Assignment: Write out all the entries word for word and omit any pictures.
□ □ □ □
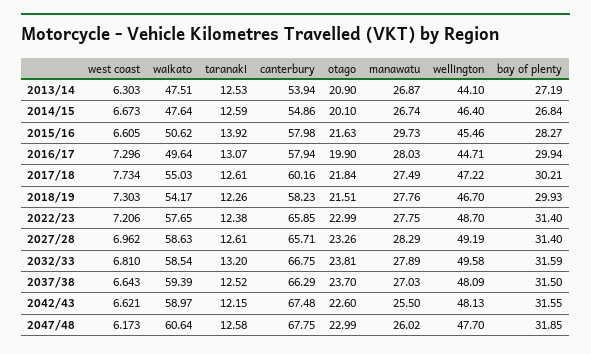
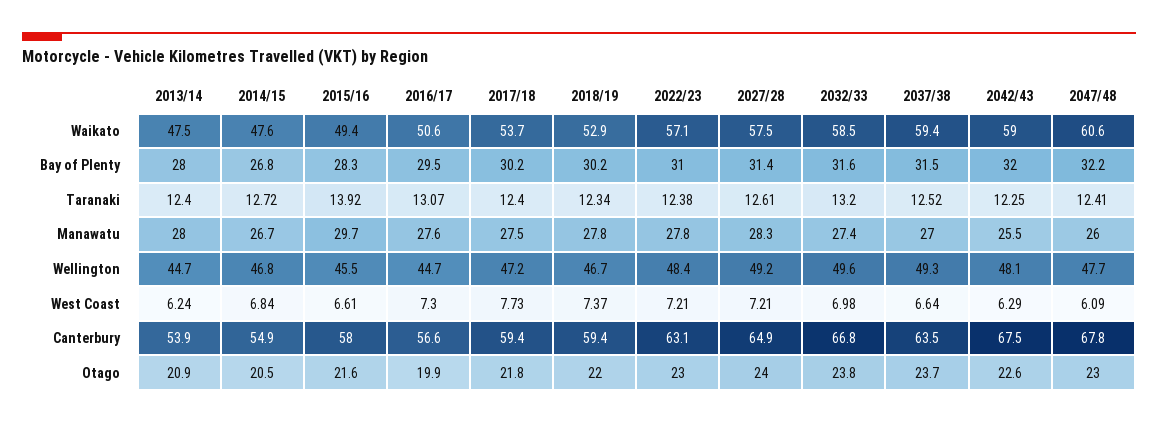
  {
    "west coast": {
-     "2013/14": 6.303,
+     "2013/14": 6.24,
-     "2014/15": 6.673,
+     "2014/15": 6.84,
      "2015/16": 6.605,
      "2016/17": 7.296,
      "2017/18": 7.734,
-     "2018/19": 7.303,
+     "2018/19": 7.37,
      "2022/23": 7.206,
-     "2027/28": 6.962,
+     "2027/28": 7.21,
-     "2032/33": 6.81,
+     "2032/33": 6.98,
      "2037/38": 6.643,
-     "2042/43": 6.621,
+     "2042/43": 6.29,
-     "2047/48": 6.173
+     "2047/48": 6.09
    },
    "waikato": {
      "2013/14": 47.51,
      "2014/15": 47.64,
-     "2015/16": 50.62,
+     "2015/16": 49.4,
-     "2016/17": 49.64,
+     "2016/17": 50.6,
-     "2017/18": 55.03,
+     "2017/18": 53.7,
-     "2018/19": 54.17,
+     "2018/19": 52.9,
-     "2022/23": 57.65,
+     "2022/23": 57.1,
-     "2027/28": 58.63,
+     "2027/28": 57.5,
      "2032/33": 58.54,
      "2037/38": 59.39,
      "2042/43": 58.97,
      "2047/48": 60.64
    },
    "taranaki": {
-     "2013/14": 12.53,
+     "2013/14": 12.4,
-     "2014/15": 12.59,
+     "2014/15": 12.72,
      "2015/16": 13.92,
      "2016/17": 13.07,
-     "2017/18": 12.61,
+     "2017/18": 12.4,
-     "2018/19": 12.26,
+     "2018/19": 12.34,
      "2022/23": 12.38,
      "2027/28": 12.61,
      "2032/33": 13.2,
      "2037/38": 12.52,
-     "2042/43": 12.15,
+     "2042/43": 12.25,
-     "2047/48": 12.58
+     "2047/48": 12.41
    },
    "canterbury": {
      "2013/14": 53.94,
      "2014/15": 54.86,
      "2015/16": 57.98,
-     "2016/17": 57.94,
+     "2016/17": 56.6,
-     "2017/18": 60.16,
+     "2017/18": 59.4,
-     "2018/19": 58.23,
+     "2018/19": 59.4,
-     "2022/23": 65.85,
+     "2022/23": 63.1,
-     "2027/28": 65.71,
+     "2027/28": 64.9,
      "2032/33": 66.75,
-     "2037/38": 66.29,
+     "2037/38": 63.5,
      "2042/43": 67.48,
      "2047/48": 67.75
    },
    "otago": {
      "2013/14": 20.9,
-     "2014/15": 20.1,
+     "2014/15": 20.5,
      "2015/16": 21.63,
      "2016/17": 19.9,
      "2017/18": 21.84,
-     "2018/19": 21.51,
+     "2018/19": 22,
      "2022/23": 22.99,
-     "2027/28": 23.26,
+     "2027/28": 24,
      "2032/33": 23.81,
      "2037/38": 23.7,
      "2042/43": 22.6,
      "2047/48": 22.99
    },
    "manawatu": {
-     "2013/14": 26.87,
+     "2013/14": 28,
      "2014/15": 26.74,
      "2015/16": 29.73,
-     "2016/17": 28.03,
+     "2016/17": 27.6,
      "2017/18": 27.49,
      "2018/19": 27.76,
      "2022/23": 27.75,
      "2027/28": 28.29,
-     "2032/33": 27.89,
+     "2032/33": 27.4,
      "2037/38": 27.03,
      "2042/43": 25.5,
      "2047/48": 26.02
    },
    "wellington": {
-     "2013/14": 44.1,
+     "2013/14": 44.7,
-     "2014/15": 46.4,
+     "2014/15": 46.8,
      "2015/16": 45.46,
      "2016/17": 44.71,
      "2017/18": 47.22,
      "2018/19": 46.7,
-     "2022/23": 48.7,
+     "2022/23": 48.4,
      "2027/28": 49.19,
      "2032/33": 49.58,
-     "2037/38": 48.09,
+     "2037/38": 49.3,
      "2042/43": 48.13,
      "2047/48": 47.7
    },
    "bay of plenty": {
-     "2013/14": 27.19,
+     "2013/14": 28,
      "2014/15": 26.84,
      "2015/16": 28.27,
-     "2016/17": 29.94,
+     "2016/17": 29.5,
      "2017/18": 30.21,
-     "2018/19": 29.93,
+     "2018/19": 30.2,
-     "2022/23": 31.4,
+     "2022/23": 31,
      "2027/28": 31.4,
      "2032/33": 31.59,
      "2037/38": 31.5,
-     "2042/43": 31.55,
+     "2042/43": 32,
-     "2047/48": 31.85
+     "2047/48": 32.2
    }
  }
□ □ □ □
Completed task:
  {
    "west coast": {
-     "2013/14": 6.303,
+     "2013/14": 6.24,
-     "2014/15": 6.673,
+     "2014/15": 6.84,
      "2015/16": 6.605,
      "2016/17": 7.296,
      "2017/18": 7.734,
-     "2018/19": 7.303,
+     "2018/19": 7.37,
      "2022/23": 7.206,
-     "2027/28": 6.962,
+     "2027/28": 7.21,
-     "2032/33": 6.81,
+     "2032/33": 6.98,
      "2037/38": 6.643,
-     "2042/43": 6.621,
+     "2042/43": 6.29,
-     "2047/48": 6.173
+     "2047/48": 6.09
    },
    "waikato": {
      "2013/14": 47.51,
      "2014/15": 47.64,
-     "2015/16": 50.62,
+     "2015/16": 49.4,
-     "2016/17": 49.64,
+     "2016/17": 50.6,
-     "2017/18": 55.03,
+     "2017/18": 53.7,
-     "2018/19": 54.17,
+     "2018/19": 52.9,
-     "2022/23": 57.65,
+     "2022/23": 57.1,
-     "2027/28": 58.63,
+     "2027/28": 57.5,
      "2032/33": 58.54,
      "2037/38": 59.39,
      "2042/43": 58.97,
      "2047/48": 60.64
    },
    "taranaki": {
-     "2013/14": 12.53,
+     "2013/14": 12.4,
-     "2014/15": 12.59,
+     "2014/15": 12.72,
      "2015/16": 13.92,
      "2016/17": 13.07,
-     "2017/18": 12.61,
+     "2017/18": 12.4,
-     "2018/19": 12.26,
+     "2018/19": 12.34,
      "2022/23": 12.38,
      "2027/28": 12.61,
      "2032/33": 13.2,
      "2037/38": 12.52,
-     "2042/43": 12.15,
+     "2042/43": 12.25,
-     "2047/48": 12.58
+     "2047/48": 12.41
    },
    "canterbury": {
      "2013/14": 53.94,
      "2014/15": 54.86,
      "2015/16": 57.98,
-     "2016/17": 57.94,
+     "2016/17": 56.6,
-     "2017/18": 60.16,
+     "2017/18": 59.4,
-     "2018/19": 58.23,
+     "2018/19": 59.4,
-     "2022/23": 65.85,
+     "2022/23": 63.1,
-     "2027/28": 65.71,
+     "2027/28": 64.9,
      "2032/33": 66.75,
-     "2037/38": 66.29,
+     "2037/38": 63.5,
      "2042/43": 67.48,
      "2047/48": 67.75
    },
    "otago": {
      "2013/14": 20.9,
-     "2014/15": 20.1,
+     "2014/15": 20.5,
      "2015/16": 21.63,
      "2016/17": 19.9,
      "2017/18": 21.84,
-     "2018/19": 21.51,
+     "2018/19": 22,
      "2022/23": 22.99,
-     "2027/28": 23.26,
+     "2027/28": 24,
      "2032/33": 23.81,
      "2037/38": 23.7,
      "2042/43": 22.6,
      "2047/48": 22.99
    },
    "manawatu": {
-     "2013/14": 26.87,
+     "2013/14": 28,
      "2014/15": 26.74,
      "2015/16": 29.73,
-     "2016/17": 28.03,
+     "2016/17": 27.6,
      "2017/18": 27.49,
      "2018/19": 27.76,
      "2022/23": 27.75,
      "2027/28": 28.29,
-     "2032/33": 27.89,
+     "2032/33": 27.4,
      "2037/38": 27.03,
      "2042/43": 25.5,
      "2047/48": 26.02
    },
    "wellington": {
-     "2013/14": 44.1,
+     "2013/14": 44.7,
-     "2014/15": 46.4,
+     "2014/15": 46.8,
      "2015/16": 45.46,
      "2016/17": 44.71,
      "2017/18": 47.22,
      "2018/19": 46.7,
-     "2022/23": 48.7,
+     "2022/23": 48.4,
      "2027/28": 49.19,
      "2032/33": 49.58,
-     "2037/38": 48.09,
+     "2037/38": 49.3,
      "2042/43": 48.13,
      "2047/48": 47.7
    },
    "bay of plenty": {
-     "2013/14": 27.19,
+     "2013/14": 28,
      "2014/15": 26.84,
      "2015/16": 28.27,
-     "2016/17": 29.94,
+     "2016/17": 29.5,
      "2017/18": 30.21,
-     "2018/19": 29.93,
+     "2018/19": 30.2,
-     "2022/23": 31.4,
+     "2022/23": 31,
      "2027/28": 31.4,
      "2032/33": 31.59,
      "2037/38": 31.5,
-     "2042/43": 31.55,
+     "2042/43": 32,
-     "2047/48": 31.85
+     "2047/48": 32.2
    }
  }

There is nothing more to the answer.